━━━ TEXTAUSZUG
Archives

All posts for the day Juli 15th, 2018

Es geht weiter. Inzwischen bin ich auf meinem roten Kunstledersitz festgeklebt. Die Franzosen grölen laut lustige Lieder, ich singe leise für die Kroaten vor mich hin. Kroaten vor, noch ein Tor! Das habe ich von den Drittligisten-Spielen gelernt. 

Ich finde die Kroaten-T-Shirts immer noch schöner. Blau war noch nie meine Farbe. 

Was duftet denn hier so lecker. Popcorn! Wo ist der kleine blonde Junge mit dem rosafarbenen Baiserkeks. Der könnte mir jetzt mal schnell eine Familienpackung bringen. Wo ist denn diese kleine Radaubeule?

Was ist denn verdammt noch mal so schwer daran noch ein Tor für die Kroaten zu schießen. Kroaten vor, noch ein Tor! 

Pepsi. Pepsi wäre auch gut. Da läuft gerade eine Tüte Popcorn an mir vorbei. Ich dreh durch. ich bin deutlich unterzuckert und die Kroaten schießen kein Tor. 

Dafür aber die Franzosen. Mist!

Ok, jetzt bin ich raus. Meine Gegenwette ist damit erledigt. 

Das 4:1 ist nicht mehr zu akzeptieren.

Ich hole mir jetzt eine übergroße Tüte Popcorn und ne Pepsi.
━━━━━━
━━━ GESPEICHERTE EINTRÄGE
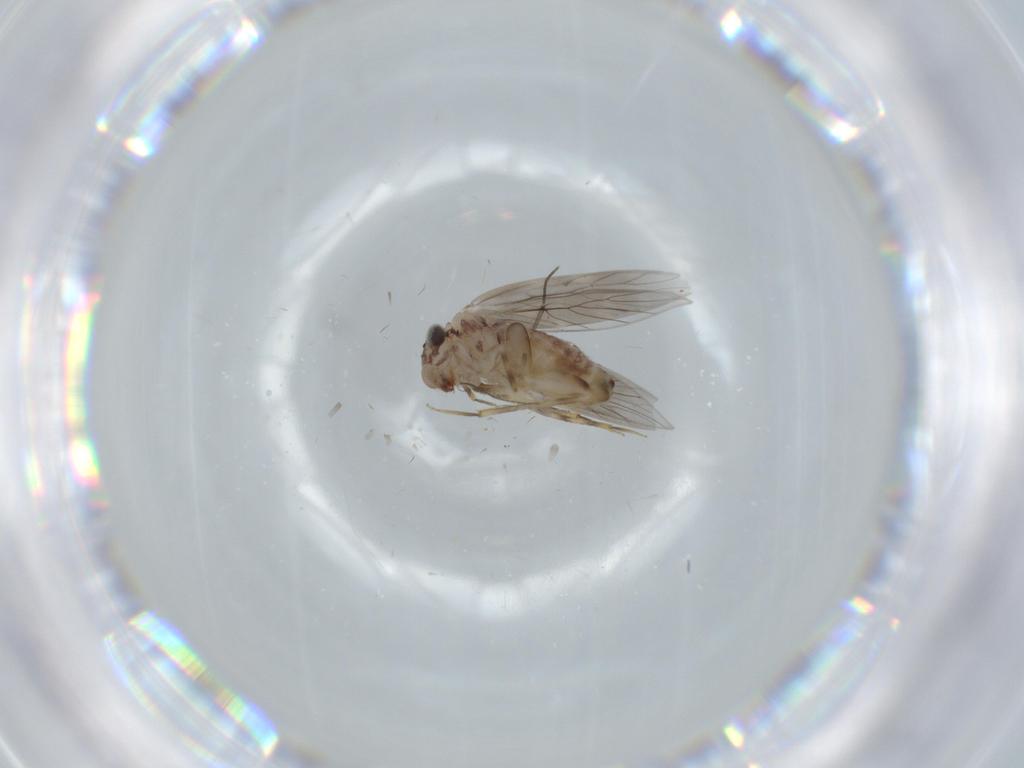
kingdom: Animalia
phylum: Arthropoda
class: Insecta
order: Psocodea
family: Lepidopsocidae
━━━━━━
■ AUFGABEN UND ÜBUNGEN ■
1/ Beantworte die folgenden Fragen zum Textauszug.
(a) Aus welchem Material ist der Sitz, an dem die schreibende Person festklebt, und welche Farbe hat er?
(b) Welcher Spielstand ist laut dem Textauszug nicht mehr zu akzeptieren?
(c) Welches Getränk will sich die Person am Ende zusammen mit dem Popcorn holen?
2/ Zitiere aus dem Textauszug wörtlich die Passage, die mit „Ok, jetzt bin“ beginnt und bis einschließlich „und ne Pepsi.“ weitergeht.

■ LÖSUNGEN ZUR ÜBUNG ■
1/
(a) Kunstleder, rot
(b) 4:1
(c) Pepsi

2/
Ok, jetzt bin ich raus. Meine Gegenwette ist damit erledigt. 

Das 4:1 ist nicht mehr zu akzeptieren.

Ich hole mir jetzt eine übergroße Tüte Popcorn und ne Pepsi.